Hi,
Perhaps other people may elaborate on this a bit more, but what you describe
is more like a "duplication" than a "cloning". What you do ( copy from a
working drive to another drive, maybe of another size ) is maybe more
achievable with a tool like Clonezilla.
Most people probably use ddrescue as its original purpose, to clone a
failing drive in order to rescue files. Then, it would be between drives of
the same zize or, in the case of only having smaller drives at hand, clone
the first part to Drive1, then the second part to Drive2, and manage to
concatenate them somehow for the rescue.
In that way, the contents of the disk ( MBR, GPT, other partition schemes )
do not pose a problem, because either you are using a disk with compatible
size, or the sum of the destination disks' are enough for the cloning.
In a cloning/rescue way, changing the partition“s size to make space for the
next partitions ( GPT, etc ) would possibly cause corruption on the original
partition, because say a 980GB partition would now become a 480GB partition.
And to access it one would need to fix the filesystem, on something that was
already in a suspect condition
----- Original Message -----
From: "Shahrukh Merchant" <shahr...@shahrukhmerchant.com>
To: <bug-ddrescue@gnu.org>
Sent: Sunday, April 13, 2025 2:48 AM
Subject: Using ddrescue to clone (or rescue) between unequally sized GPT
drives
I've been using ddrescue to clone MBR hard drives for many many years,
even when the source and destination drives are of different sizes. This
has been rather trivial in the case of MBR drives:
A. If destination drive capacity > source drive capacity
ddrescue -f /dev/sda /dev/sdb mapfile
i.e., nothing special to be done and any extra space on the destination
drive is just unallocated and can be used to expand the last partition or
create a new one with standard disk management tools on Windows or Linux.
B. If destination drive capacity < source drive capacity (of course the
allocated partitions still must fit within the destination drive, with
unallocated sectors at the end, which occurs quite frequently in my use
cases)
ddrescue -f -s12345678s /dev/sda /dev/sdb mapfile
where one would use "fdisk -l" to determine the last-used sector of the
last partition to use with the -s option (after adding 1)

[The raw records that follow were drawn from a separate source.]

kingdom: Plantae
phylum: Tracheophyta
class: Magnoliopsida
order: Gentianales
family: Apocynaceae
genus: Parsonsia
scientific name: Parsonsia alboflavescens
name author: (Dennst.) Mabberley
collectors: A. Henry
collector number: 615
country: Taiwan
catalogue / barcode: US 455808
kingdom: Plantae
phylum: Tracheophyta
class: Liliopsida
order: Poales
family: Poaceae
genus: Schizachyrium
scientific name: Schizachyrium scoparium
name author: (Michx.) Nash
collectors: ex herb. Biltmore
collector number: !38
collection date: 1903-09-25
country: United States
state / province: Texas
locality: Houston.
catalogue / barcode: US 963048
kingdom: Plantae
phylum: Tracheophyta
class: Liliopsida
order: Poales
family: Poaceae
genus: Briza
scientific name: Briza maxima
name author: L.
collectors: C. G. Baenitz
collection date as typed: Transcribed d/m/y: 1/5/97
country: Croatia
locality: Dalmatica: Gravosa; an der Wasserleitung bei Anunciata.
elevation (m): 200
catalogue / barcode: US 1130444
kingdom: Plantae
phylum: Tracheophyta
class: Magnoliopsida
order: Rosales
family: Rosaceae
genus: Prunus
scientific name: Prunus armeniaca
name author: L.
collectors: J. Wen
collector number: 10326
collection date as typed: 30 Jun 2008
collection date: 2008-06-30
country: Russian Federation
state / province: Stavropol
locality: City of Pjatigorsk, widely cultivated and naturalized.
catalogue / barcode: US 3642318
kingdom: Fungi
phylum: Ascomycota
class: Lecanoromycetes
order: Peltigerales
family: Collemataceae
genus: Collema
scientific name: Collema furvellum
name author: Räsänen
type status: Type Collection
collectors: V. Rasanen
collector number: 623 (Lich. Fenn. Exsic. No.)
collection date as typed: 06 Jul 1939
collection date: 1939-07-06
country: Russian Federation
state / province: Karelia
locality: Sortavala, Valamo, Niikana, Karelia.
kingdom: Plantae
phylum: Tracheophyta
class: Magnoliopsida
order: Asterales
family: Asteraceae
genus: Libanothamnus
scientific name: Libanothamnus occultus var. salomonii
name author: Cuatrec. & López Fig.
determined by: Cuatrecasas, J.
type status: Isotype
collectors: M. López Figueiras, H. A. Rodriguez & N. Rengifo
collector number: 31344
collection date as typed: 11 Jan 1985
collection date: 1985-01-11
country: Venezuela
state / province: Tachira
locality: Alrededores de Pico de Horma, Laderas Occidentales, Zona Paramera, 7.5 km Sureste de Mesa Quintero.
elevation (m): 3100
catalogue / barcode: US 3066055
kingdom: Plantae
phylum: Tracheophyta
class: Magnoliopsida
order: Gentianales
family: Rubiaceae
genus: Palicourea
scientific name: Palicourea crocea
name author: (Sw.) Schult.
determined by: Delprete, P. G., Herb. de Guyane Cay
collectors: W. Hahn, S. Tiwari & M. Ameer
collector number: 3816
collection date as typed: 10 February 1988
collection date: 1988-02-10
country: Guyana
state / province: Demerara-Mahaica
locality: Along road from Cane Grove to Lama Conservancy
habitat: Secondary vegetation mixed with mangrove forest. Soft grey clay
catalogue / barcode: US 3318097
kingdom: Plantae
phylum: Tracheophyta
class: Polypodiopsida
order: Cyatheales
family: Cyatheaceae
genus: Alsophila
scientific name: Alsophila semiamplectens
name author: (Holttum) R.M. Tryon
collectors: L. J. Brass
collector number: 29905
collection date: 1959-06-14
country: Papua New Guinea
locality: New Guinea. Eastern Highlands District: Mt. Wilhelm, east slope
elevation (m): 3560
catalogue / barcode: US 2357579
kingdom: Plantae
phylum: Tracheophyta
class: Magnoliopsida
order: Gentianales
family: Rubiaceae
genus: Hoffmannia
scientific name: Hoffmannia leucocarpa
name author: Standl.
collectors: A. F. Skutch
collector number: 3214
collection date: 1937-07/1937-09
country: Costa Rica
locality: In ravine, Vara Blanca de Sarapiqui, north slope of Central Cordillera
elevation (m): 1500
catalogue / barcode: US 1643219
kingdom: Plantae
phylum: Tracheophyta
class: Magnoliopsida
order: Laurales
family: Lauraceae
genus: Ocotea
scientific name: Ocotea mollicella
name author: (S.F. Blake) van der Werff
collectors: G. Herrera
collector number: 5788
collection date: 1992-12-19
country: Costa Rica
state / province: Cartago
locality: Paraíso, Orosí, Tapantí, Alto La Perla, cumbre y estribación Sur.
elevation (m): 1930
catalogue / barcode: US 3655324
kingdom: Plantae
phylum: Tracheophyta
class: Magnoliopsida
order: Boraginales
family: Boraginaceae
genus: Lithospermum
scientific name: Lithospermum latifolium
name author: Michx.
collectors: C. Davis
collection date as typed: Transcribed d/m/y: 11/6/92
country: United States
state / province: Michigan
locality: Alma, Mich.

The problem I now have is with GPT drives (I resisted crossing the 2 TiB
threshold till now ...) which have several sectors of backup partition
table and other information at the very END of the disk as well as the
beginning (regardless of unallocated space in between). So my approach
above needs to be augmented to take into account this additional
structural information stored not only at the very start of the disk as in
the case of MBR drives, but also at the very end. How would I need to
adjust my ddrescue commands to take this into account? Specifically:
1. What command can I use to get the sector number and size of the
position of the secondary GPT header at the end of the disk?
2. Is there any other structure information scattered elsewhere on the
drive (i.e., other than at the very beginning and the very end) that would
complicate this even more?
3. How would I modify my simple 1-liner ddrescue flow (to presumably
multiple invocations) to copy all the relevant parts and have a clean GPT
drive at the end of my cloning operation in the case where the disks are
not EXACTLY the same size?
4. Another more subtle problem: There is also a protective MBR on a GPT
drive that makes the entire drive look like a single partition fully
allocated disk, and this would also need adjustment of the faked partition
size if the destination drive is larger or smaller than the source drive;
so where and how would that adjustment need to be made?
More fundamentally, I'm actually surprised that this hasn't come up before
since GPT drives have been around for a while now and I would imagine that
rescuing or cloning to a drive that is larger than the original would be a
frequent occurrence. For the purely cloning application perhaps there are
other tools that take care of this, but they typically aren't doing any
rescuing. And even though the end result would be useable since the
primary GPT header and partition information would still be intact, the
secondary header/partition info blocks would indeed be corrupted.
I believe gdisk will fix this corruption both by recreating the secondary
end-of-disk partition information and fixing the protective MBR info, but
this is not self-evident and it seems anecdotally that many tools
including gparted will choke on the mismatch and not recognize any
partitions, which would cause unnecessary anguish when in fact the disk
might indeed be entirely useable.
Perhaps a new option for ddrescue is called for here? A
"GPT-fix-unequal-source-vs-destination-size" option? Which of course would
only apply in the case of a complete disk copy (i.e., not a partition
copy, which wouldn't have this problem).